The latest guidance from Mozilla as of February 2023:
Don't use console.log(obj), use console.log(JSON.parse(JSON.stringify(obj))).
This way you are sure you are seeing the value of obj at the moment you log it. Otherwise, many browsers provide a live view that constantly updates as values change. This may not be what you want.
Arrays are objects. Variables refer to objects. Thus an assignment in the second case copied the reference (an address) to the array from "A" into "C". After that, both variables refer to the same single object (the array).
Primitive values like numbers are completely copied from one variable to another in simple assignments like yours. The "A++;" statement assigns a new value to "A".
To say it another way: the value of a variable may be either a primitive value (a number, a boolean, null, or a string), or it may be a reference to an object. The case of string primitives is a little weird, because they're more like objects than primitive (scalar) values, but they're immutable so it's OK to pretend they're just like numbers.
EDIT: Keeping this answer just to preserve useful comments below.
#Esailija is actually right - console.log() will not necessarily log the value the variable had at the time you tried to log it. In your case, both calls to console.log() will log the value of C after sorting.
If you try and execute the code in question as 5 separate statements in the console, you will see the result you expected (first, [2, 1], then [1, 2]).
Though it's not going to work in every situation, I ended up using a "break point" to solve this problem:
mysterious = {property:'started'}
// prints the value set below later ?
console.log(mysterious)
// break, console above prints the first value, as god intended
throw new Error()
// later
mysterious = {property:'changed', extended:'prop'}
The issue is present in Safari as well. As others have pointed out in this and similar questions, the console is passed a reference to the object, it prints the value of the object at the time the console was opened. If you execute the code in the console directly for example, the values print as expected.
Instead of JSON stringifying, I prefer to spread arrays (e.g. in your case console.log([...C]);) and objects: the result is quite the same, but the code looks a bit cleaner. I have two VS code snippets to share.

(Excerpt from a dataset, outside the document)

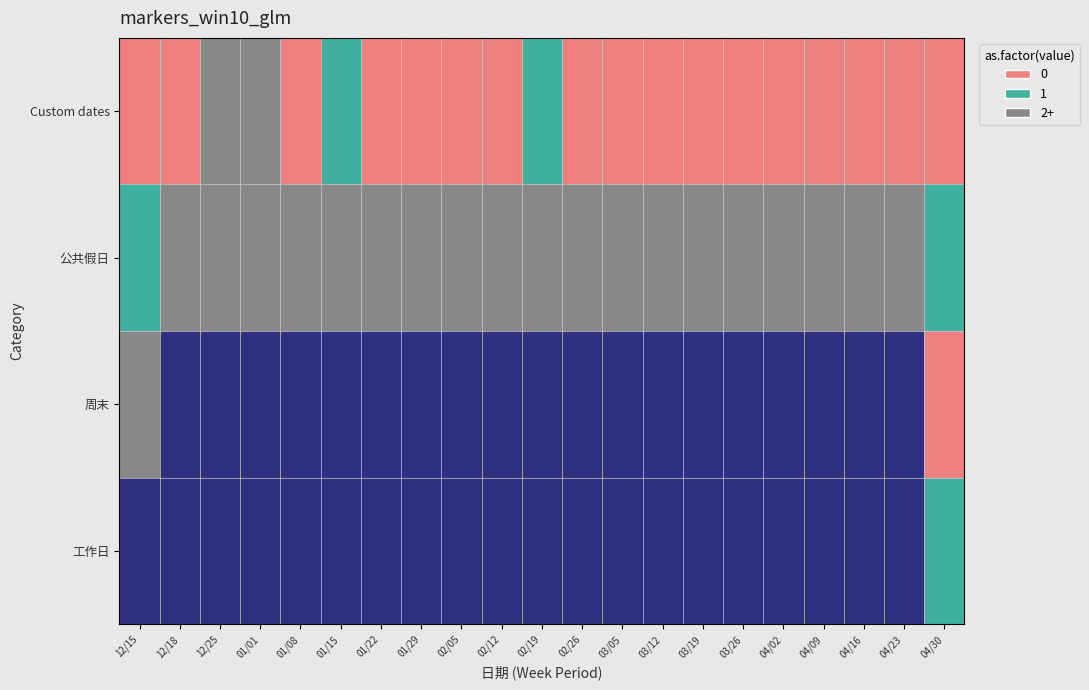

At which category does the chart reach its peak across all series?

12/18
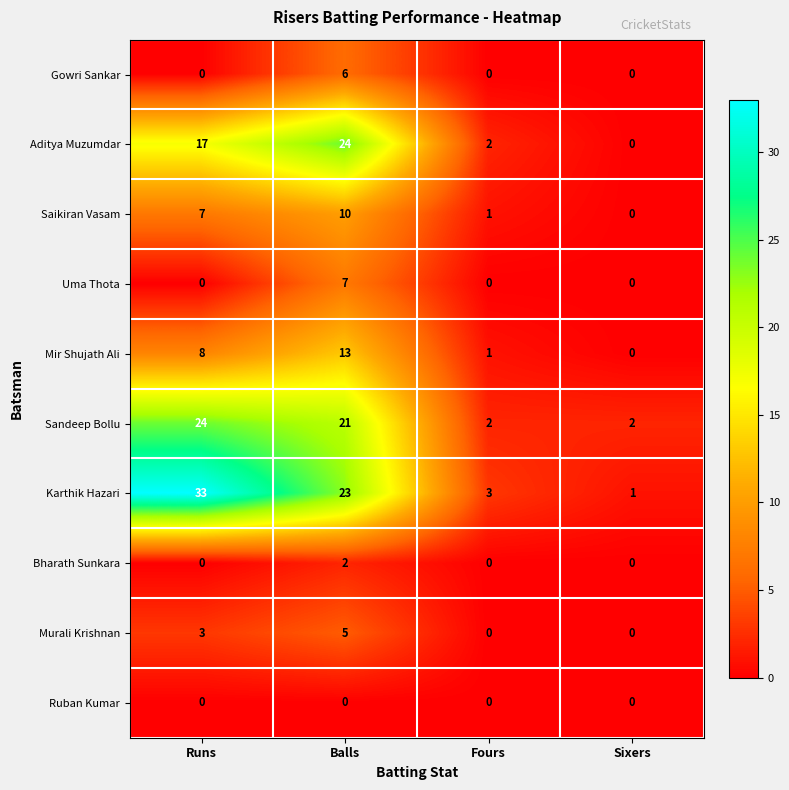

Which series has the widest spread of values?

Karthik Hazari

"Print object value to console": {
"prefix": "clo",
"body": [
"console.log(\"Spread object: \", {...$0});"
],
"description": "Prints object value instead of reference to console, to avoid console.log async update"
},
"Print array value to console": {
"prefix": "cla",
"body": [
"console.log(\"Spread array: \", [...$0]);"
],
"description": "Prints array value instead of reference to console, to avoid console.log async update"
}
In order to get the same output as with console.log( JSON.parse(JSON.stringify(c))), you can leave out the string part if you wish. Incidentally, the spread syntax often saves time and code.